• [ENTRIES PROVIDED]:
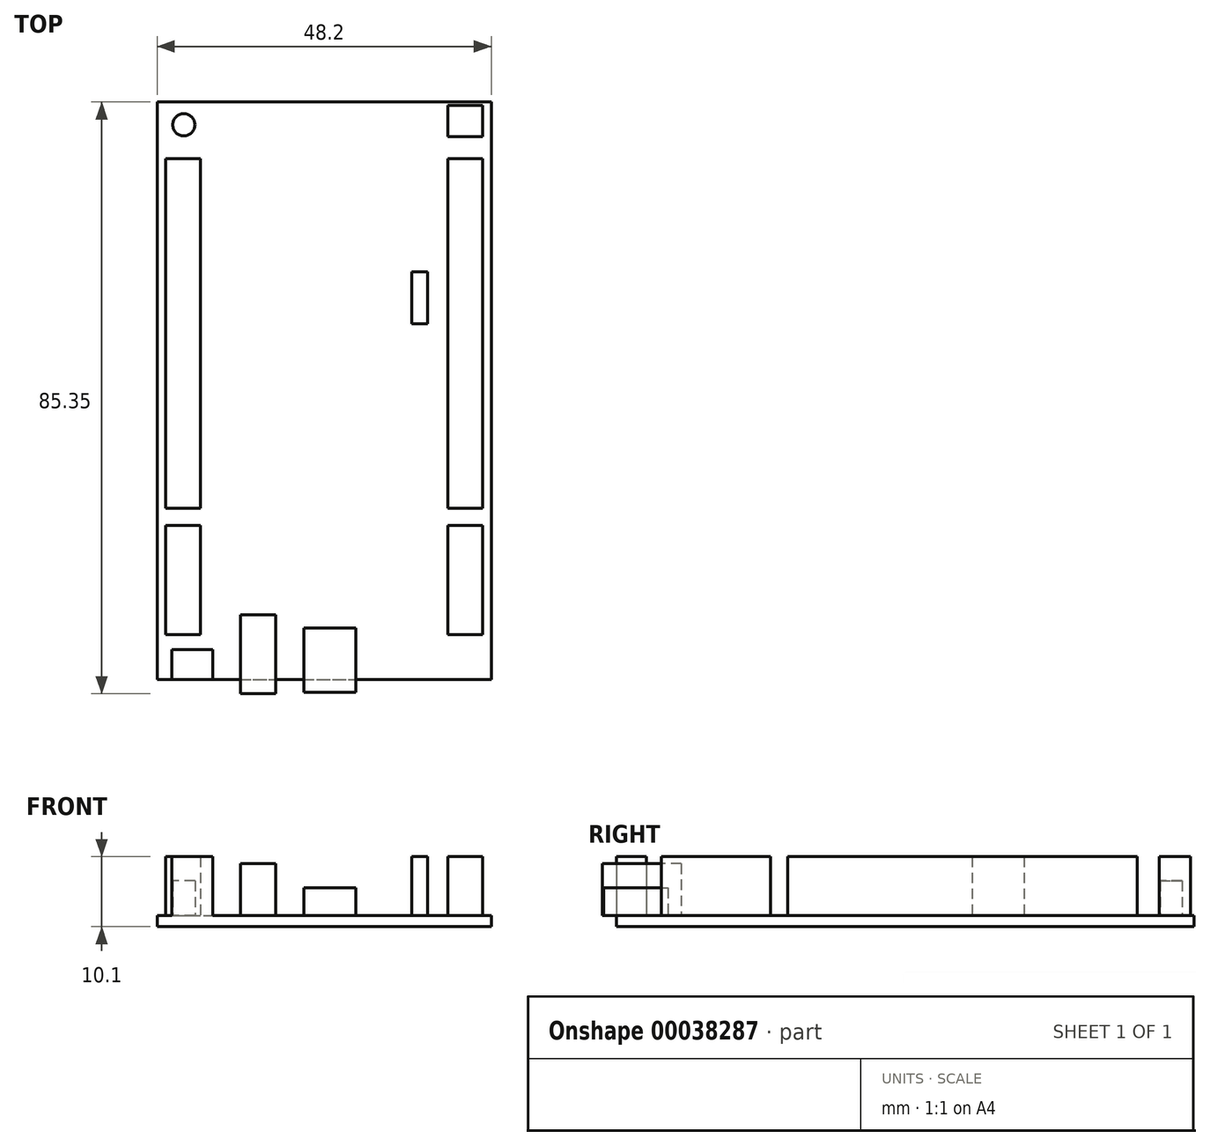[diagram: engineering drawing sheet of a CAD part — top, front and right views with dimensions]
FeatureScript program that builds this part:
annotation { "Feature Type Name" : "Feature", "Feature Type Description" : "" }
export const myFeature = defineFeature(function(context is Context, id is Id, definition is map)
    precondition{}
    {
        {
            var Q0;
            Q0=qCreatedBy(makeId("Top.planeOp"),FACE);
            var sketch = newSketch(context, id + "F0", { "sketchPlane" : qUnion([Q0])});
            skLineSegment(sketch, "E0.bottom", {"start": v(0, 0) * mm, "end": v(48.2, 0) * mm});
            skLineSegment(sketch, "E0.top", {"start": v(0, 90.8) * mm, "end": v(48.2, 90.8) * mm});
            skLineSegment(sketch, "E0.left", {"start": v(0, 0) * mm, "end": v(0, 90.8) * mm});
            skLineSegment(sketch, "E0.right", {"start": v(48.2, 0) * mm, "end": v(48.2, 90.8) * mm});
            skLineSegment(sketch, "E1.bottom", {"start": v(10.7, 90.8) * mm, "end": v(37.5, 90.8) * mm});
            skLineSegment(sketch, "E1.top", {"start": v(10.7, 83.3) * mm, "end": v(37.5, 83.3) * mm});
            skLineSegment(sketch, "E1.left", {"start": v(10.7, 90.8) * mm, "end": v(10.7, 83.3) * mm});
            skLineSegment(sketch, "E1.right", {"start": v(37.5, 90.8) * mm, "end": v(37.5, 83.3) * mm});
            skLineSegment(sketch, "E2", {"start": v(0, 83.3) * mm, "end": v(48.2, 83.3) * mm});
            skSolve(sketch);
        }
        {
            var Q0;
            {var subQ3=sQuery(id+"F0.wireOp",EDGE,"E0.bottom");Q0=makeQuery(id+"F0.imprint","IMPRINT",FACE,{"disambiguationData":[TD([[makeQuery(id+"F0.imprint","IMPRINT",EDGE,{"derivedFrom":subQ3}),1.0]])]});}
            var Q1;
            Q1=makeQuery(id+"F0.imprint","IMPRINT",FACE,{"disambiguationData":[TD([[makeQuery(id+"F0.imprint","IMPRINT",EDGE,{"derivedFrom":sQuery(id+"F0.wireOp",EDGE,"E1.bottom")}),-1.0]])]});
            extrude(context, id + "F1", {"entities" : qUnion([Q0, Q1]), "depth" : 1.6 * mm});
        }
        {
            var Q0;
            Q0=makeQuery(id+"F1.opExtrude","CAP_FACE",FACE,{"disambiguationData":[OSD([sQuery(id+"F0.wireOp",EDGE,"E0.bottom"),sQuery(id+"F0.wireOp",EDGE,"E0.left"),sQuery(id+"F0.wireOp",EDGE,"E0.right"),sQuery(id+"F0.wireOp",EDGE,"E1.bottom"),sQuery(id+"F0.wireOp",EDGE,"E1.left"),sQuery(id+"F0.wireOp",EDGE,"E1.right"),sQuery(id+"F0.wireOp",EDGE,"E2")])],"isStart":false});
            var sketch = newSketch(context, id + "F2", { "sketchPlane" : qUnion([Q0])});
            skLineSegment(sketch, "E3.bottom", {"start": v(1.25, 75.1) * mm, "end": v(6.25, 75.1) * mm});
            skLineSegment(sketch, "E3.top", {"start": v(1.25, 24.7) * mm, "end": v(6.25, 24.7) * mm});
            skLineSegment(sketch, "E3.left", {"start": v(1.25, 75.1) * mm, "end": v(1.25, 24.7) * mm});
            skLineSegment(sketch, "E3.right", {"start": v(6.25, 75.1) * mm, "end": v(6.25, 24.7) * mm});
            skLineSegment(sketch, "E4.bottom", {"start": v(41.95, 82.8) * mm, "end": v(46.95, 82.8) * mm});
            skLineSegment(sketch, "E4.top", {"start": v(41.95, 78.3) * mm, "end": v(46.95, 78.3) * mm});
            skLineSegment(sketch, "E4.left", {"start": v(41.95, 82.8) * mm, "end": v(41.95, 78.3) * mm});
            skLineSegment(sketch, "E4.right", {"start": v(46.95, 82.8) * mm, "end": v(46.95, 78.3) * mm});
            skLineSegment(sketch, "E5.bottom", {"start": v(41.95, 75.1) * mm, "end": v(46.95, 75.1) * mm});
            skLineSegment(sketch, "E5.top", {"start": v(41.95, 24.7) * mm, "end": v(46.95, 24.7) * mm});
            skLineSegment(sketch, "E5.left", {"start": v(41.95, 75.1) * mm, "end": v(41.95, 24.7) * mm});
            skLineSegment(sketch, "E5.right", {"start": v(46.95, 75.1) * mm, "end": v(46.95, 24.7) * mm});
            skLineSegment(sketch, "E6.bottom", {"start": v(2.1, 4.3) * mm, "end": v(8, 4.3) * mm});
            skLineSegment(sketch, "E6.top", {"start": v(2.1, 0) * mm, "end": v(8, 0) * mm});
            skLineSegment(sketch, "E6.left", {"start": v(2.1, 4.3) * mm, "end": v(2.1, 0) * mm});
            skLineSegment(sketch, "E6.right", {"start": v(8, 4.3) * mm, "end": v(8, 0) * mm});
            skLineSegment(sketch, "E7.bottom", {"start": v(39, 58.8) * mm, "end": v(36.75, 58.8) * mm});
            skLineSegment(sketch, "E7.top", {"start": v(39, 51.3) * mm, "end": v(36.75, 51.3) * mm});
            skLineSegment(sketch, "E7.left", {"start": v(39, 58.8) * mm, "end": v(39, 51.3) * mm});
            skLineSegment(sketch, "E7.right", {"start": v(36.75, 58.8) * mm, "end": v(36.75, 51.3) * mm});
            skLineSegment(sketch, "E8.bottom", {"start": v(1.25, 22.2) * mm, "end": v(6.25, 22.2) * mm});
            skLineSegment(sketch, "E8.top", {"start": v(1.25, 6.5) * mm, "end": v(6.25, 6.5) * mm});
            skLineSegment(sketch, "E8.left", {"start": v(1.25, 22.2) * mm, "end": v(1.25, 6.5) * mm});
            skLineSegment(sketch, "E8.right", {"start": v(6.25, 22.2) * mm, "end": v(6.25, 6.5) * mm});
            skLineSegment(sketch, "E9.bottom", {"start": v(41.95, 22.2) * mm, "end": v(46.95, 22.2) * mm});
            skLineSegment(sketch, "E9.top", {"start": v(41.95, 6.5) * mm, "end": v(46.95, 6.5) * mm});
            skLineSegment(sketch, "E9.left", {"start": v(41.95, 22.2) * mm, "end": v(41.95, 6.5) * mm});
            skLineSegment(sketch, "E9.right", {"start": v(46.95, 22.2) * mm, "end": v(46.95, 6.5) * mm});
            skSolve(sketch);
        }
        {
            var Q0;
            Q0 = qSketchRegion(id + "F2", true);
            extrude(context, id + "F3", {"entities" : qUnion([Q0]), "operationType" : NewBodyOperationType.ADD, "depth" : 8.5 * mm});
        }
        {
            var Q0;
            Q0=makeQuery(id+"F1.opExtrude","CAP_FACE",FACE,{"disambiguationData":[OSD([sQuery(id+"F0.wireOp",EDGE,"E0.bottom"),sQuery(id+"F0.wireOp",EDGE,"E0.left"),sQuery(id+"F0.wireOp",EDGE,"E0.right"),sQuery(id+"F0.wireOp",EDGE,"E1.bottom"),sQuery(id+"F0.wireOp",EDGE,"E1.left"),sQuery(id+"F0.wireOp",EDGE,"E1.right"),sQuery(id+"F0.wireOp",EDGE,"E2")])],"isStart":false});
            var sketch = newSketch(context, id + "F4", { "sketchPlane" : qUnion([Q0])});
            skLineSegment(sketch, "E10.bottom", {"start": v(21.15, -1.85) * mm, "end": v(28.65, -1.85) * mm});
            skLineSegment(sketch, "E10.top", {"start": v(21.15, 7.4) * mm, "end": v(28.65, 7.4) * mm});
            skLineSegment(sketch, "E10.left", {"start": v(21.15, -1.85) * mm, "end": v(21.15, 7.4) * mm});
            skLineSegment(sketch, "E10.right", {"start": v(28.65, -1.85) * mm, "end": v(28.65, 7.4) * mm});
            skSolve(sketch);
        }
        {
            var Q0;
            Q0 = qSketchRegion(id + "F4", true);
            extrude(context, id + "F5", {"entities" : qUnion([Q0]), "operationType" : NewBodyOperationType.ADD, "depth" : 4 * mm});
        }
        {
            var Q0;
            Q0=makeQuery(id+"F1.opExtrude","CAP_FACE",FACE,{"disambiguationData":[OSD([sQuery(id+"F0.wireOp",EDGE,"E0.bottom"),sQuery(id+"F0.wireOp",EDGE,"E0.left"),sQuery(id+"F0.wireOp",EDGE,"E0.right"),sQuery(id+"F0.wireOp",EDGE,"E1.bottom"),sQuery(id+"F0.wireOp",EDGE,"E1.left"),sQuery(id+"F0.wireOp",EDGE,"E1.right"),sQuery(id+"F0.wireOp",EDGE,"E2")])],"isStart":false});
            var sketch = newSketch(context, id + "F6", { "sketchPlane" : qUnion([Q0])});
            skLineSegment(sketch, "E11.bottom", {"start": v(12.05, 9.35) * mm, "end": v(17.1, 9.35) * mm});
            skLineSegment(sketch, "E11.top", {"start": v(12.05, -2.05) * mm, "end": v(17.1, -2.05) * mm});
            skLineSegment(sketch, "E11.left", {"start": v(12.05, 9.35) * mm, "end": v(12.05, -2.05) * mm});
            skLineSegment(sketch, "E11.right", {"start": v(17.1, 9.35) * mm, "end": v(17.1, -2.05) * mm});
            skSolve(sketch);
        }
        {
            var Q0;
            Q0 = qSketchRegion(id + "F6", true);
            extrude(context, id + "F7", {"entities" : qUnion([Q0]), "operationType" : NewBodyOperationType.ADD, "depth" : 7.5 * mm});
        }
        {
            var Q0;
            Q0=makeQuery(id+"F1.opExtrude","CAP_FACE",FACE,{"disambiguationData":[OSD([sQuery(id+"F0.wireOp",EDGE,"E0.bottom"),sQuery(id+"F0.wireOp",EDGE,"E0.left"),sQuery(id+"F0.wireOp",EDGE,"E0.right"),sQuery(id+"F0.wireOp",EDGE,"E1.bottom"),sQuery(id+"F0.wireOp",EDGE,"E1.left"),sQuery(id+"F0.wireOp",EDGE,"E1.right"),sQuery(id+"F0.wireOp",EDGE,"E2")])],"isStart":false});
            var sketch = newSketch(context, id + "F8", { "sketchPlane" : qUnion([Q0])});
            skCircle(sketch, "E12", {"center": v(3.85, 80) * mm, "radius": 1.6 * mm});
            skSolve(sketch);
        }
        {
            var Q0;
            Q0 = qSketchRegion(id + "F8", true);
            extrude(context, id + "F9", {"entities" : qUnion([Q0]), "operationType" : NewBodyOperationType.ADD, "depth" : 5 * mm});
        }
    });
* * *
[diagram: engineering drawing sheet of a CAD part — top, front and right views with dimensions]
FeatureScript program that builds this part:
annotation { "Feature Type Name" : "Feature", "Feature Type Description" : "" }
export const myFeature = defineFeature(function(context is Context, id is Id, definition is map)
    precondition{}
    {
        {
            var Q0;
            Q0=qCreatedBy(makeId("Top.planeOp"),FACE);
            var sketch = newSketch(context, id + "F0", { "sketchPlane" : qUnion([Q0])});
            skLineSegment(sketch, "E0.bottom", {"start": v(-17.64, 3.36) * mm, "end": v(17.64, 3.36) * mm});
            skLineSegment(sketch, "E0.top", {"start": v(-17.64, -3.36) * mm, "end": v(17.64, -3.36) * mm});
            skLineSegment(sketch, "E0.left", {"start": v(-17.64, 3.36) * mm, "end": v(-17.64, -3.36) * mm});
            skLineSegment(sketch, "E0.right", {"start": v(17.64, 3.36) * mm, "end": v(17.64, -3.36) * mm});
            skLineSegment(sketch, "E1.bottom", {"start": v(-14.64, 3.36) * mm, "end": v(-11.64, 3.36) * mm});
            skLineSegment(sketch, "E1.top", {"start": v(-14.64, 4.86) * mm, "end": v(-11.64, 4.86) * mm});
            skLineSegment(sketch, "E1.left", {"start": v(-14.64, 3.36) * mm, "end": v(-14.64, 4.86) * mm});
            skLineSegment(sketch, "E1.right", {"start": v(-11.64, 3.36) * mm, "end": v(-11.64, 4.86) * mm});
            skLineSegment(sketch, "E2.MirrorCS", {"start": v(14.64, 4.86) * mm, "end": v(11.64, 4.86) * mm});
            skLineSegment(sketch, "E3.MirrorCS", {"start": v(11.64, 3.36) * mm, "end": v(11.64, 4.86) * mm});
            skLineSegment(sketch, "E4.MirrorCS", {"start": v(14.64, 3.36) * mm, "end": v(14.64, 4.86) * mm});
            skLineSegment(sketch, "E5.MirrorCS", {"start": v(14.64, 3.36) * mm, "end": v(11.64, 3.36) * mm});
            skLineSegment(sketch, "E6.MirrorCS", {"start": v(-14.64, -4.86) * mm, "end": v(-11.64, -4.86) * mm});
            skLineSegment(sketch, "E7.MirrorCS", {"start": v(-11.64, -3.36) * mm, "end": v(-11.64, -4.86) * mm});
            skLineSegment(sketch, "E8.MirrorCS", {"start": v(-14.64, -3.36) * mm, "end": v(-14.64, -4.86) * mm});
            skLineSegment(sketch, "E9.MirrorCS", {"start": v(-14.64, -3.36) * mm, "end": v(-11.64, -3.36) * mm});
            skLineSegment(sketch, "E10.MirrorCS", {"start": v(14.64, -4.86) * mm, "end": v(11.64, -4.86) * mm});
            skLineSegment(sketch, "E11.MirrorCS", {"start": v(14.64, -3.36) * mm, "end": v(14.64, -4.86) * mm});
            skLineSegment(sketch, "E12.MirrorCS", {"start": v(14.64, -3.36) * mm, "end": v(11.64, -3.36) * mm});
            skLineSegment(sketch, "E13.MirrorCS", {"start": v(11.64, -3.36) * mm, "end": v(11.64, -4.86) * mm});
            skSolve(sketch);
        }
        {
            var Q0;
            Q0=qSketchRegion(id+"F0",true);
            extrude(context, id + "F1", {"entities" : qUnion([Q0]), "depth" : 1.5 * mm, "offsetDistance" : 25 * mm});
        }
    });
--
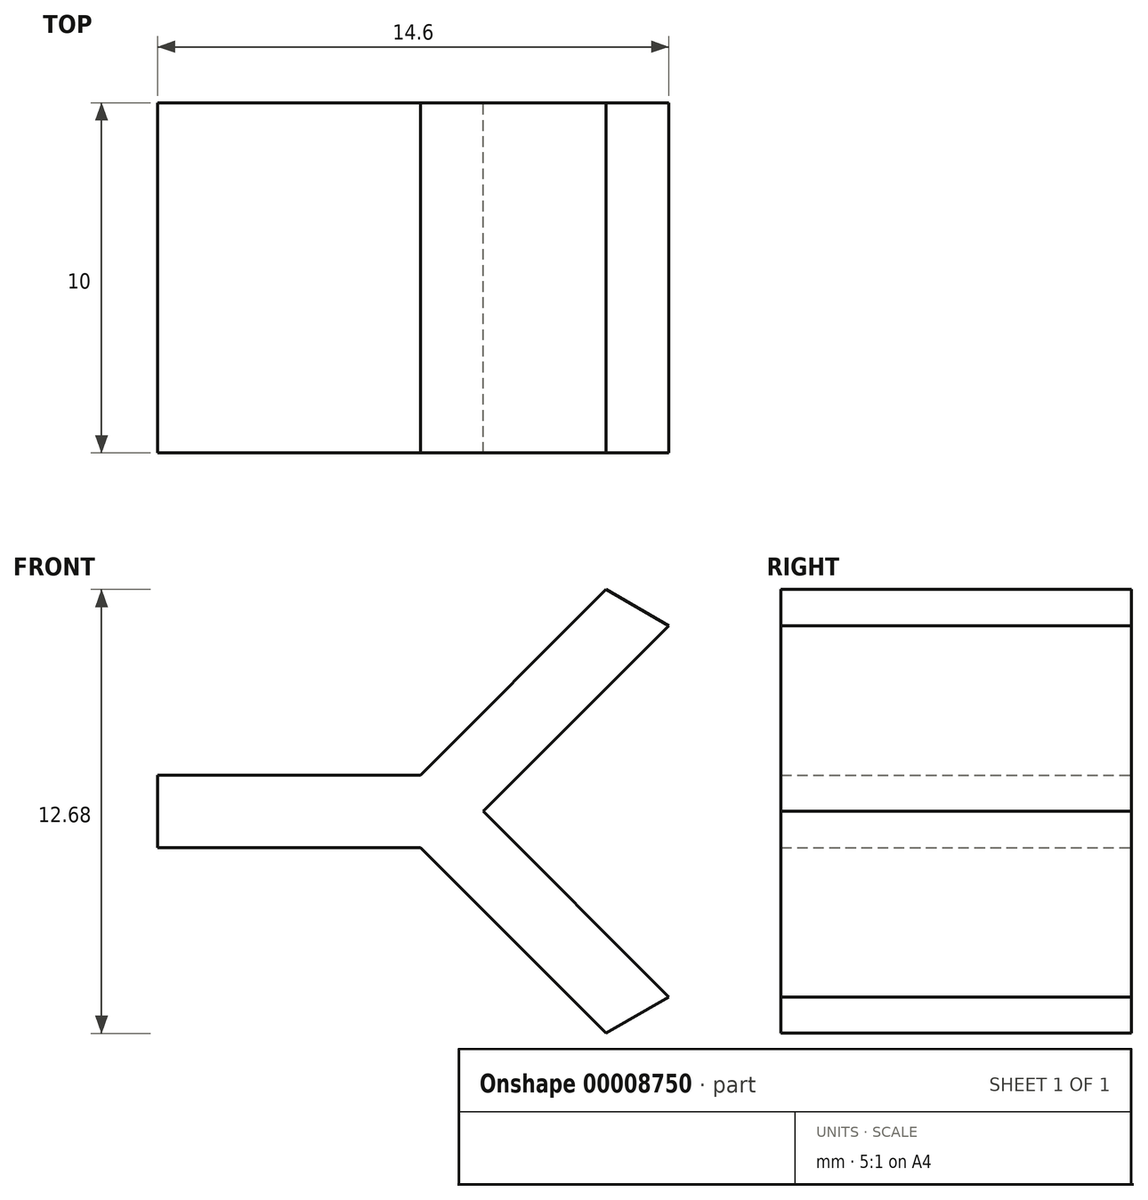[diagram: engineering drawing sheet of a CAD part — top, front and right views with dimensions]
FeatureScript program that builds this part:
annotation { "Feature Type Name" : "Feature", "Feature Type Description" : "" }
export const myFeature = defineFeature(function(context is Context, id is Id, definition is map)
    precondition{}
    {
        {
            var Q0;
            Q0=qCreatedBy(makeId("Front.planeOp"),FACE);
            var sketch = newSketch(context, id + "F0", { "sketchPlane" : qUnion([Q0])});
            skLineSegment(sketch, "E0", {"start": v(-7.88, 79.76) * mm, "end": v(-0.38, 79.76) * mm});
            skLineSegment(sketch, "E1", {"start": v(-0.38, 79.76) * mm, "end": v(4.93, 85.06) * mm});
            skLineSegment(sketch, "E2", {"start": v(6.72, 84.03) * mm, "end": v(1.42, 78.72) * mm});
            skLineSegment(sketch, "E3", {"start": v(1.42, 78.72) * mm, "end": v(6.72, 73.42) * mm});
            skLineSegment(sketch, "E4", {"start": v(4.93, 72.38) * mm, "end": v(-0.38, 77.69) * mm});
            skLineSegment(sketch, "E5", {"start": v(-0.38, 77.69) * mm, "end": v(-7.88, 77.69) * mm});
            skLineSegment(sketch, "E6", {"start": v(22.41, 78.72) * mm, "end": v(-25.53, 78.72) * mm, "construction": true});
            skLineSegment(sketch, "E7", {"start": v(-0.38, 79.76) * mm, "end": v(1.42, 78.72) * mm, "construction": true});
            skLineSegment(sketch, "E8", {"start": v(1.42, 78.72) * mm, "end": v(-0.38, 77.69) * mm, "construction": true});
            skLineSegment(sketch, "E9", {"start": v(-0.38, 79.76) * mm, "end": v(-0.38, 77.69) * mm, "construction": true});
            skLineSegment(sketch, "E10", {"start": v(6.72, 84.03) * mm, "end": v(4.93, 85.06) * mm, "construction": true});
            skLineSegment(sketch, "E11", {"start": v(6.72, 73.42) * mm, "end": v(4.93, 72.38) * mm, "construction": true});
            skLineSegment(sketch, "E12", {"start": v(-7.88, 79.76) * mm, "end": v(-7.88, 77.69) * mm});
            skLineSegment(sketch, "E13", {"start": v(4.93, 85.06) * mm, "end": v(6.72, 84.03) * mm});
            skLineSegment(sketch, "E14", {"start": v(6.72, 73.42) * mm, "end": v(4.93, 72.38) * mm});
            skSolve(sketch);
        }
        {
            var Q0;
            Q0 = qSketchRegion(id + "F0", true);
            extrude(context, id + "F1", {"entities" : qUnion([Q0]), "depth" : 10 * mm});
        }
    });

• [EXERCISE DIRECTIONS]: Show every line of the entries above that contains the string "IMPRINT", treating uppercase and lowercase as different.

• [TASK RESULT]:
            {var subQ3=sQuery(id+"F0.wireOp",EDGE,"E0.bottom");Q0=makeQuery(id+"F0.imprint","IMPRINT",FACE,{"disambiguationData":[TD([[makeQuery(id+"F0.imprint","IMPRINT",EDGE,{"derivedFrom":subQ3}),1.0]])]});}
            Q1=makeQuery(id+"F0.imprint","IMPRINT",FACE,{"disambiguationData":[TD([[makeQuery(id+"F0.imprint","IMPRINT",EDGE,{"derivedFrom":sQuery(id+"F0.wireOp",EDGE,"E1.bottom")}),-1.0]])]});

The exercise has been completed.